An international sensation, this hilarious, feel-good novel is narrated by an oddly charming and socially challenged genetics professor on an unusual quest: to find out if he is capable of true love.


Don Tillman, professor of genetics, has never been on a second date. He is a man who can count all his friends on the fingers of one hand, whose lifelong difficulty with social rituals has convinced him that he is simply not wired for romance. So when an acquaintance informs him that he would make a “wonderful” husband, his first reaction is shock. Yet he must concede to the statistical probability that there is someone for everyone, and he embarks upon The Wife Project. In the orderly, evidence-based manner with which he approaches all things, Don sets out to find the perfect partner. She will be punctual and logical—most definitely not a barmaid, a smoker, a drinker, or a late-arriver.

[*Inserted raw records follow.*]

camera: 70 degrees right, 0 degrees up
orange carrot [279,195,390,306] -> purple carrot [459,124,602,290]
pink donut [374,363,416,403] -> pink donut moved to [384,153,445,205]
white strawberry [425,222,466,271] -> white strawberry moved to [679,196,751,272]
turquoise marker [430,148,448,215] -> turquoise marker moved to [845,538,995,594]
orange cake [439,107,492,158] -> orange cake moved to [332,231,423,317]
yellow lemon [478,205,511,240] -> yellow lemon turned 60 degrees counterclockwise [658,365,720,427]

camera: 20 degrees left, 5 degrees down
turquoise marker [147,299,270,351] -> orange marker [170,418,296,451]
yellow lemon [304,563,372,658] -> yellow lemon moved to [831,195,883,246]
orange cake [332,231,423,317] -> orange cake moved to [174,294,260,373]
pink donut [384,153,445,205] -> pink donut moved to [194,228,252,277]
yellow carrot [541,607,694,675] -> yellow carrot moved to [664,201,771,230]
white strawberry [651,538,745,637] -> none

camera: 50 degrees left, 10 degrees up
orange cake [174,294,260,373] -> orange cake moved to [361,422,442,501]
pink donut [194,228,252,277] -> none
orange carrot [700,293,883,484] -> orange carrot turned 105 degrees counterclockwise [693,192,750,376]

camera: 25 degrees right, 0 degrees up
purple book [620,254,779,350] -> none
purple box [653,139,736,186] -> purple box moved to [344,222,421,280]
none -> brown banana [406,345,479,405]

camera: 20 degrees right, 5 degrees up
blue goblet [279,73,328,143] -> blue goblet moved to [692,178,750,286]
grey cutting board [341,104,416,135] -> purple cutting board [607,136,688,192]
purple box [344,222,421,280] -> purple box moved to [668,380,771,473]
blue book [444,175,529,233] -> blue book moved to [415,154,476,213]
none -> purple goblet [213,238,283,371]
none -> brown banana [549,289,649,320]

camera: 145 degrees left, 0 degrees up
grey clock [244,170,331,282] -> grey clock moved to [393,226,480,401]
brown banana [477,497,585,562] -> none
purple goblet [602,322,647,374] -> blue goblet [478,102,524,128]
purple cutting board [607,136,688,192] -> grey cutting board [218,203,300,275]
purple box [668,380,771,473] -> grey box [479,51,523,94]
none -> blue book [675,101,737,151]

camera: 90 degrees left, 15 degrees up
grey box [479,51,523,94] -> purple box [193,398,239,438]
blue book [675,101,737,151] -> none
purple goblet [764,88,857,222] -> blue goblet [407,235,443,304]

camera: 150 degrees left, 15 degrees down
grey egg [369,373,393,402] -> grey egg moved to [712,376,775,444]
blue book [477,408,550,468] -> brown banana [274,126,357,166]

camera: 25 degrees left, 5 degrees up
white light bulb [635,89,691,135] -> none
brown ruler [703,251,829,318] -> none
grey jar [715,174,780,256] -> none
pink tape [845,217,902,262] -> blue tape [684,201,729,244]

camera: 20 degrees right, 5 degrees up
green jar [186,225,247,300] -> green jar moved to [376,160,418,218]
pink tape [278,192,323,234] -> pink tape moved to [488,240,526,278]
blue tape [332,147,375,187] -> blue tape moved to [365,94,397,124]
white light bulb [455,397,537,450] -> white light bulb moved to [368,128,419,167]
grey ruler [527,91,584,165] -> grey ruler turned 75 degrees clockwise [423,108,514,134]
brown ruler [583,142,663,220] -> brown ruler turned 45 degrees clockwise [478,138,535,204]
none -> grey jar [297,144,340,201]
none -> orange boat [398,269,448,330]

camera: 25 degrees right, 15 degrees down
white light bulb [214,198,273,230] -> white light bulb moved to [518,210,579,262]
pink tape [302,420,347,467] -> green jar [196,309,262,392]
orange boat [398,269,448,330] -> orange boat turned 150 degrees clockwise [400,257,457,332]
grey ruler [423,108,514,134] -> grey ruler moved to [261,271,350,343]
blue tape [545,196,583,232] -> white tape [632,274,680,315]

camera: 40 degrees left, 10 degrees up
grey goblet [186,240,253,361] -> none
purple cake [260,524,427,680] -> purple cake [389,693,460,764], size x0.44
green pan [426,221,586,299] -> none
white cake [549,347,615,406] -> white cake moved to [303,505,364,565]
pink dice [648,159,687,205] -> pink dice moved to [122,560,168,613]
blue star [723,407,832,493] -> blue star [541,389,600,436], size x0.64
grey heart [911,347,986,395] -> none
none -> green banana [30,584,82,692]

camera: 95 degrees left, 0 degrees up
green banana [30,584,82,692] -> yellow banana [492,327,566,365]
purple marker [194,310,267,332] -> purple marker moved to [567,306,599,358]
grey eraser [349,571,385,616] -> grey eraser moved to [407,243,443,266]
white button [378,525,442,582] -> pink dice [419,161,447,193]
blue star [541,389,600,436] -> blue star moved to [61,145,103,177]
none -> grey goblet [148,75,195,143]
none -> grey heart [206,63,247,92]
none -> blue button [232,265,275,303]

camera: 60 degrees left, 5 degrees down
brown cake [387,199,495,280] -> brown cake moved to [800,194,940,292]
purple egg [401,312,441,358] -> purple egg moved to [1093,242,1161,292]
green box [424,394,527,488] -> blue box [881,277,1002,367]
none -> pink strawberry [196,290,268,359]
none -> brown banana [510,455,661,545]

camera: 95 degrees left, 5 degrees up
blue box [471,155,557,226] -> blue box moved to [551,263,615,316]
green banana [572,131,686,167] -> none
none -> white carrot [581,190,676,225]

Yet Rosie Jarman is all these things. She is also beguiling, fiery, intelligent—and on a quest of her own. She is looking for her biological father, a search that a certain DNA expert might be able to help her with. Don's Wife Project takes a back burner to the Father Project and an unlikely relationship blooms, forcing the scientifically minded geneticist to confront the spontaneous whirlwind that is Rosie—and the realization that love is not always what looks good on paper.

          The Rosie Project is a moving and hilarious novel for anyone who has ever tenaciously
         gone after life or love in the face of overwhelming challenges.